И вот стоило мне приблизиться к концу книги, довольно потирая руки, не успел я дописать последнюю главу, а именно то место, где старец говорит: "Где русские?" (курьезно, но это было в ночь под Рождество) - как в дверь постучали и вошел русский… мой московский знакомый Щ. и с порога спросил, русский ли я. Несколько опешив от столь буквальной материализации моих образов, я успел ему ответить, что да. Он с сомнением покачал головой: "А почему?" - "Что - почему?" - удивился я. "Почему ты русский?" - "По крови", - ответил я, начиная злиться. Ответ мой, надо сказать, поразил Щ. "По крови. Надо же! Мне никто еще так не отвечал". - "А ты что, всех спрашивал?" - "Все говорят, березки, язык, родина…" - сказал он.
Через два дня я оказался окруженным толпою заинтересованных национальными проблемами людей, то ли потому, что, в результате писания этой книги, начал замечать их, то ли потому, что Щ. им обо мне рассказал… То есть то и оказалось, что отворил я дверь в давным-давно населенный мир и, несколько ошалев от того, что мир, казавшийся таким "моим", принадлежит всем, пережив небольшое разочарование от потери приоритета, стал знакомиться с аборигенами этого мира, поначалу просто за руку…
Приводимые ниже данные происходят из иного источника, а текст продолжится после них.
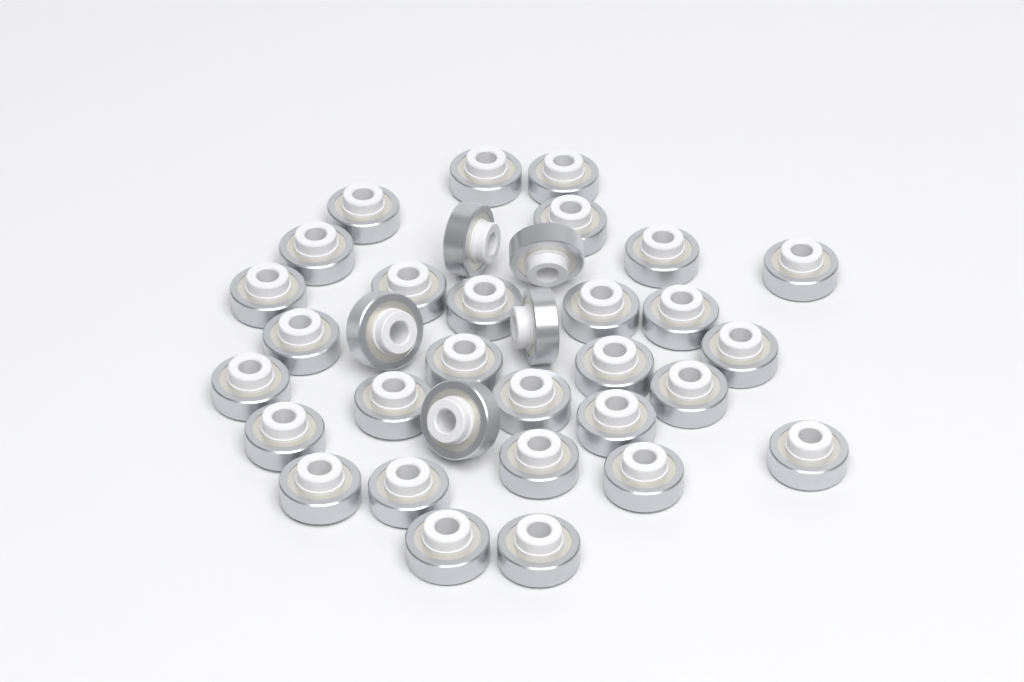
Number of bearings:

Ах, я много пожал лишних рук!
Но - стоп! Я не успеваю здесь поведать об этом… Об этом опять надо сказать либо слишком много, либо ничего. Лучше ряд пока закончить и не продолжать. Лучше я отложу, пообещаю, непременно, потом, отдельно… Нет, нельзя больше прямодушно следовать фактам - надо либо их не заметить, либо осмыслить. А осмысления хватит на всю жизнь. И немота обеспечена.
К тому же все эти встречи, люди, разговоры, факты - весь этот конкретный мир, в который я неизбежно окунулся, написав про Армению, сейчас уже так разросся, так ее заслонил, настолько уничтожил все мои предвосхищения и стал копиться столь тяжким горбом опыта, что справиться со всем этим можно лишь в новой книге.
1967–1969
ВЫБОР НАТУРЫ
Грузинский альбом
Я ехал на перекладных из Тифлиса. Вся поклажа моей тележки состояла из одного небольшого чемодана, который до половины был набит путевыми записками о Грузии. Большая часть из них, к счастию для вас, потеряна, а чемодан с остальными вещами, к счастию для меня, остался цел.
Лермонтов
ФЕНОМЕН НОРМЫ
Пытаясь доказать, что что-то является чем-то, ты теряешь это всецело.
Сюжет обладает той особенностью, что должен оказаться исчерпанным. Вступив в него, другим лабиринтом не выйдешь. Стоит сделать что-либо один раз, как ты уже приобрел опыт; стоит приобрести опыт, как он тут же окажется неупотребимым, зато тебя призовут если не в специалисты, то в свидетели: "Иванов умер на ваших глазах? - Так вот Сидорову нехорошо". В этом смысле специализироваться - это подчиниться первому случаю: стоит сказать "раз", потребуется считать до трех.
Стоит решиться - само пойдет в руки…
Стоило однажды восхититься новым грузинским кино, стоило попытаться разобраться в истоках такого успеха, хотя бы на одном примере, - как стало слишком мало, как почти все осталось за бортом… Пришлось начать снова, чтобы проверить и убедиться, что ты был прав.
Повод удостовериться представился мне внезапно и сам собою… Я воспользовался заманчивым предложением отправиться в Грузию "выбирать натуру". Нет более счастливого времени в "съемочном периоде", чем выбор натуры! Волнения запуска в производство - позади, горечь поражения впереди. Ты пользуешься правами человека, от которого всего можно ожидать. Впереди одни перспективы, как вид, разворачивающийся из окна "газика". Лобовое стекло - кадр. (На каком замечательном фоне разворачивается иной кинофарс! память о том, с каким высоким чувством было начато…)
"Ты увидишь Грузию такою, как она у меня здесь!" - постучит друг себе в грудь, соблазняя меня поехать. Значит, он предлагает заглянуть ему в сердце - это уж слишком… Уговорил, уговорил.
Изволь, я еду.
Оправдывать случайность этих замет можно не только тем, что они были утрачены (впрочем, вместе с чемоданом…), не только тем, что они к тому же еще и не написаны, но и тем, что они не могли быть написаны. Вот эти воспоминания…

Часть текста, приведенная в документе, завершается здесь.